### Task statement
Lines with the string "mellem" are to be identified in the listing and copied.

——

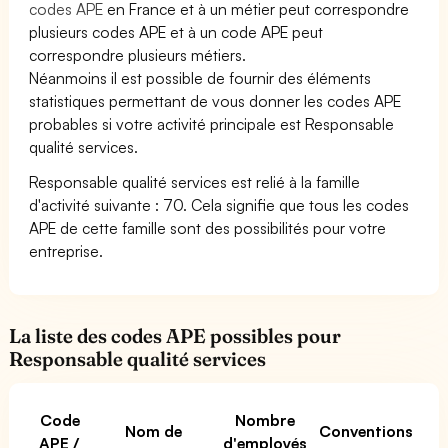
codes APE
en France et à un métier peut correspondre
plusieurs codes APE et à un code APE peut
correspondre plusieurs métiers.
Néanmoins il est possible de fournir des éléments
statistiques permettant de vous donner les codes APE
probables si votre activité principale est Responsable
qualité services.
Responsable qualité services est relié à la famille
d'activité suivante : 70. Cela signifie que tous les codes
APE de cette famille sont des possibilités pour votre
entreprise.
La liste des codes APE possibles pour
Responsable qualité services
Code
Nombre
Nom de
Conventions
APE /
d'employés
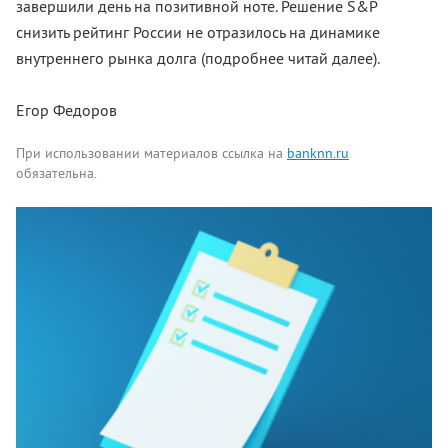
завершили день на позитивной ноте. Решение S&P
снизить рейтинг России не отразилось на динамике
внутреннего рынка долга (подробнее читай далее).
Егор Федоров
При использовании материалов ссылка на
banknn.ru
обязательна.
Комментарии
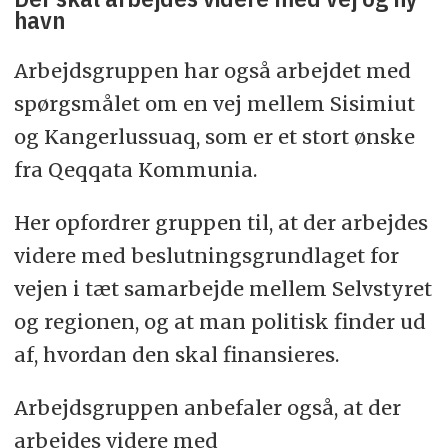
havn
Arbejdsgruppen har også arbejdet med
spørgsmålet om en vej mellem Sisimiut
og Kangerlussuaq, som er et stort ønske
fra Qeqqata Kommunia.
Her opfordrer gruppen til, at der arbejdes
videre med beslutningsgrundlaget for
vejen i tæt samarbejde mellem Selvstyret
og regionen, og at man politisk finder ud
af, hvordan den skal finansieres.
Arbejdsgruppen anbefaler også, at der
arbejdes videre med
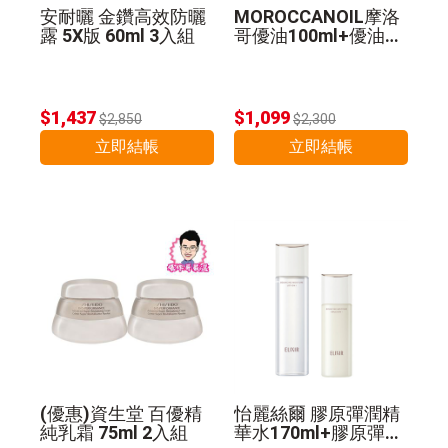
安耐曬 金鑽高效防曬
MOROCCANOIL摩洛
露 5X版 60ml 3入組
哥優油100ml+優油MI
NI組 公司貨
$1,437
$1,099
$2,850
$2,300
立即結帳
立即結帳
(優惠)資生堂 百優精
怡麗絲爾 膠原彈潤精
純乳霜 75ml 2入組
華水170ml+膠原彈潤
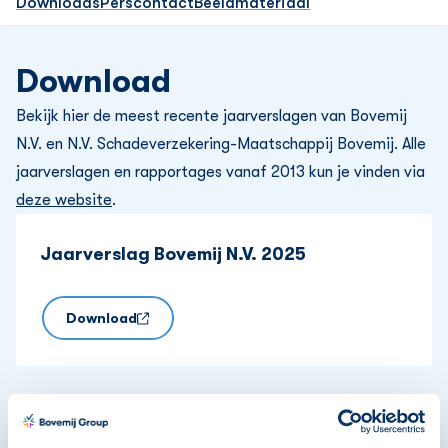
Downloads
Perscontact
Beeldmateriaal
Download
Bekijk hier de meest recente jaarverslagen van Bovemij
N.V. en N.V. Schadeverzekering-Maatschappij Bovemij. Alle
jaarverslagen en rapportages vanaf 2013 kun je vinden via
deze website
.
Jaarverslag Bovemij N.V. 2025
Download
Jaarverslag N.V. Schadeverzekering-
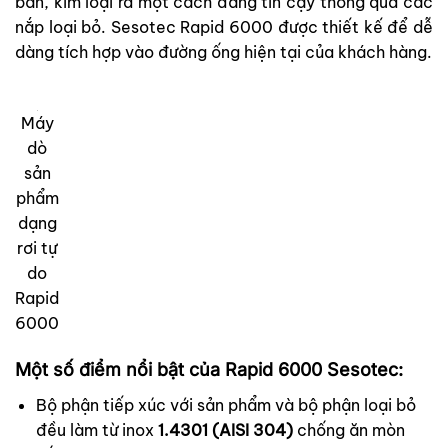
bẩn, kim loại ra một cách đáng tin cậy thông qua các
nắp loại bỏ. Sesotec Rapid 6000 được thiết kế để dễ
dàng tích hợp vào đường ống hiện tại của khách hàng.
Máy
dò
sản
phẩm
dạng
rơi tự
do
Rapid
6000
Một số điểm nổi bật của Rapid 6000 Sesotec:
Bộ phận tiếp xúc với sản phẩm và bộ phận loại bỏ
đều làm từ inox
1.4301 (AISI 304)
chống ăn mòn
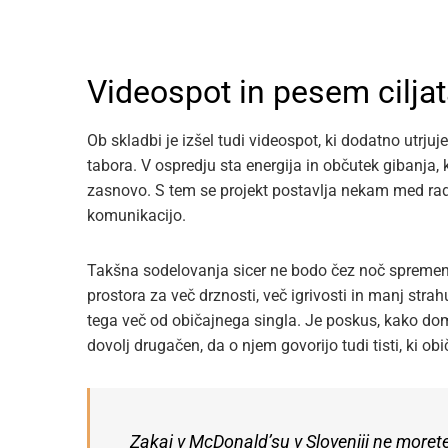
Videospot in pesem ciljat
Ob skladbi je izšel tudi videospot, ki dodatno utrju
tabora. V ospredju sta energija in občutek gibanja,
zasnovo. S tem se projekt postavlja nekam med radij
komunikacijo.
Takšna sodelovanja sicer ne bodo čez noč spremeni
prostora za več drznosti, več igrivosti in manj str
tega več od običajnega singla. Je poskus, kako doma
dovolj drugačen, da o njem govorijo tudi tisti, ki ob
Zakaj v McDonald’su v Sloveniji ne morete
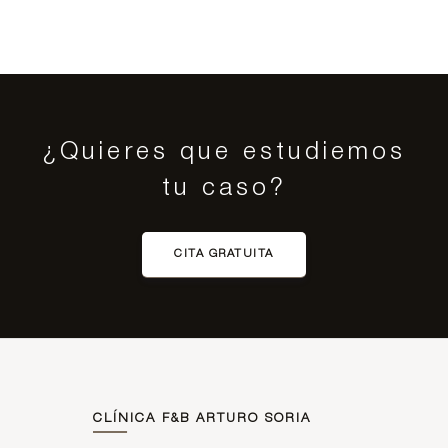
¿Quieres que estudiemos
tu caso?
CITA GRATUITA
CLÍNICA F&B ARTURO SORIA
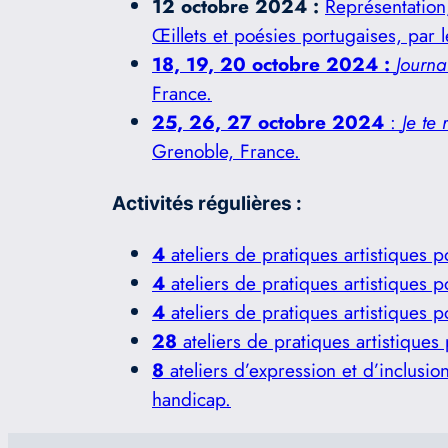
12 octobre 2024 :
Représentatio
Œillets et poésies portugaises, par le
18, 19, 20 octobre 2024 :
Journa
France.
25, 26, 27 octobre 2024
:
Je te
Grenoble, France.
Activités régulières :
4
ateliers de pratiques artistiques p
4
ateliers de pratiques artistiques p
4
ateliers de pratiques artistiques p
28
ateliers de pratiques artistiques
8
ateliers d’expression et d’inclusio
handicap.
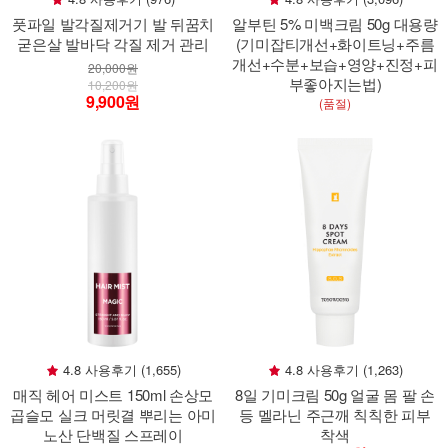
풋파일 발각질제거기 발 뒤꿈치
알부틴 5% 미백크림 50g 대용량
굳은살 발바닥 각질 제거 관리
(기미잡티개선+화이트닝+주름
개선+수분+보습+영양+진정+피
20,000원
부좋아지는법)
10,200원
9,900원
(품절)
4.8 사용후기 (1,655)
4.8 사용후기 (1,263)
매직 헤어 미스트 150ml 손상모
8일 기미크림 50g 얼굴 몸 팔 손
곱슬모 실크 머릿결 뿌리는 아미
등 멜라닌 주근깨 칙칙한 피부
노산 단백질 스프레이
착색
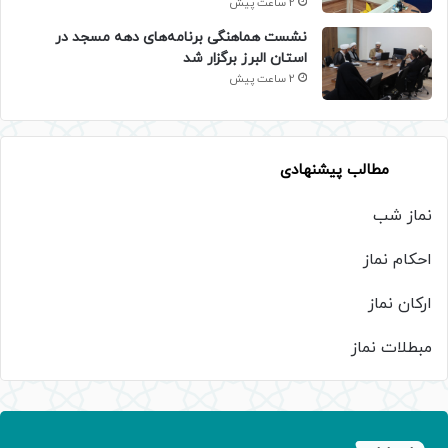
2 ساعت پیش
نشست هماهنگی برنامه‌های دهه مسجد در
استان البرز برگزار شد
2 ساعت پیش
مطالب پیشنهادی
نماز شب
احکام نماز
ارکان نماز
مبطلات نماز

——

### Written answer
spørgsmålet om en vej mellem Sisimiut
vejen i tæt samarbejde mellem Selvstyret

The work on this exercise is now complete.